Is This Really Going to Happen?
Apparently yes. But not anytime soon. There is still a lot to work out. Especially all the necessary governmental regulations. But Uber has announced that its goal is to start demo flights in 2020 in Dallas and Los Angeles. That’s just around the corner. But it’s a little further down the road to 2023 when they believe they’ll begin commercial operations.
There are also technologies that still need to be developed that aren’t fully developed yet. This can’t happen, according to Uber, if those don’t come along as they’re expected to.
One example is battery technology. Currently the amount of energy each pound of battery can hold today is not enough to make this idea feasible. With today’s battery technology the batteries would add too much weight to the aircraft for it to be economically viable. So battery technology has to improve before this can happen.
Other obstacles will be regulations and Air Traffic Control (ATC). A whole new system of air traffic control will have to be developed and implemented before this can become a reality.
Basically, Uber is hoping they can come up with a software-based version of Visual Flight Rules and Instrument Flight Rules. This would allow computers to handle all traffic separation automatically without burdening human controllers with this exponential growth in air traffic. It is doable but there are a lot of things that will need to be moved around and reshuffled to make it work. And a lot of different government entities from local to federal that will have to work together to make it happen.
How Will This Affect Uber Drivers
First it will not affect Uber drivers anywhere in the foreseeable future – of probably the next 5-10 years.
Uber believes that in the beginning flight trips will cost about what uberBLACK costs today. But they believe over time as more and more of these vehicles are produced that the unit cost of production will get so slow that these trips could end up costing about the same as an uberX trip (as can be seen in the graphic above).
If and when that happens, drivers will still be needed, unless they have been fully replaced by autonomous vehicles already. Because the uberFLY trips will not have the unlimited pickup and drop-off locations that ground-based transportation has. That means people will tend to use it mainly for longer trips.
If it takes you 20 minutes to get to the pickup location and 5 minutes to wait for your flight to take off, you’re not going to use it for a trip that would be less than a half hour by car. But people could be expected to use it for trips that would normally be more than 45 minutes by car.

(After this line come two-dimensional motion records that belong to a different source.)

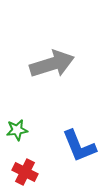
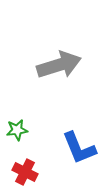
gray arrow: moved 7 px right, 1 px down
blue L-shape: moved 2 px down
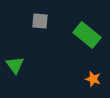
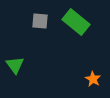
green rectangle: moved 11 px left, 13 px up
orange star: rotated 14 degrees clockwise
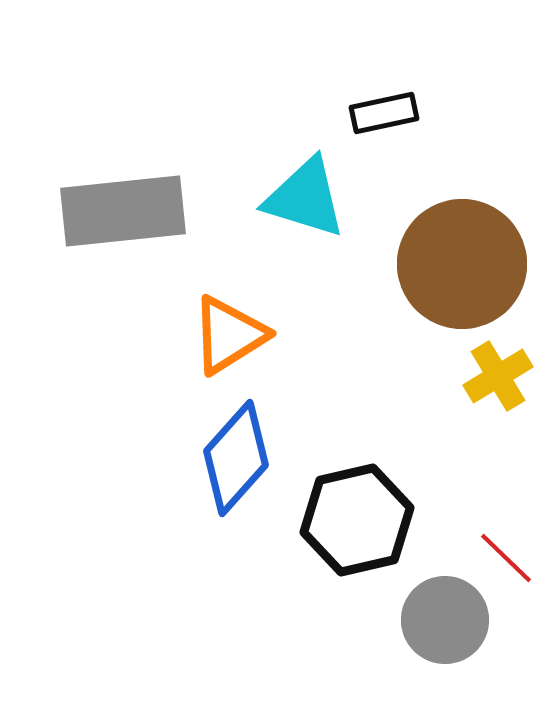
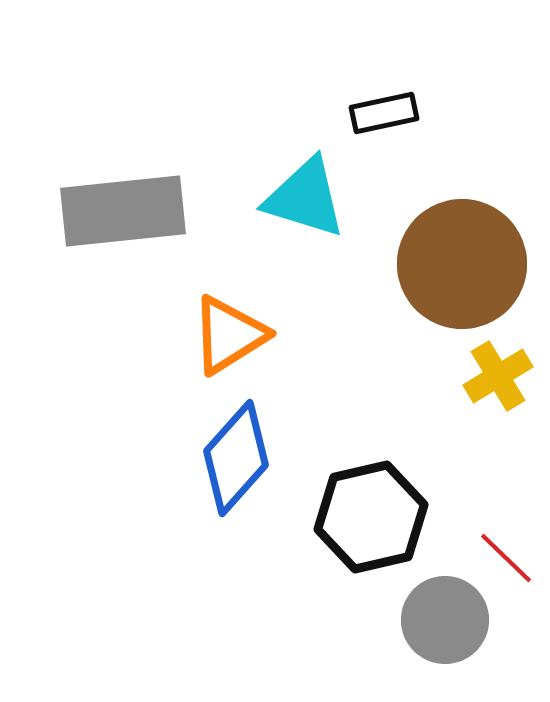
black hexagon: moved 14 px right, 3 px up
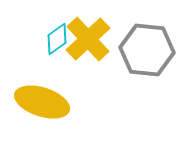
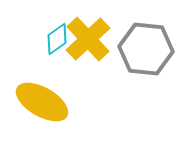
gray hexagon: moved 1 px left, 1 px up
yellow ellipse: rotated 12 degrees clockwise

If it works out that way, the sad reality for Uber drivers is, no more long trips. Even airport trips will probably become a thing of the past. In fact, they may be the first to go! Imagine if passengers could take a 15 minute uberX ride to pick up a 10-minute flight to the airport! They are not going to take cars to the airport anymore when those trips routinely take close to an hour in most cities. So drivers can kiss those airport trips good-bye!
Speaking of whether Uber will still be using human drivers at that point, as we discussed above, flight autonomy is much easier to accomplish than driving autonomy is. These flight vehicles could well become autonomous before cars do. So, while no pilot will be necessary, drivers probably still will be.
None of this is certain to happen. We’re guessing that it probably will happen, but it will be a very long time into the future before it does.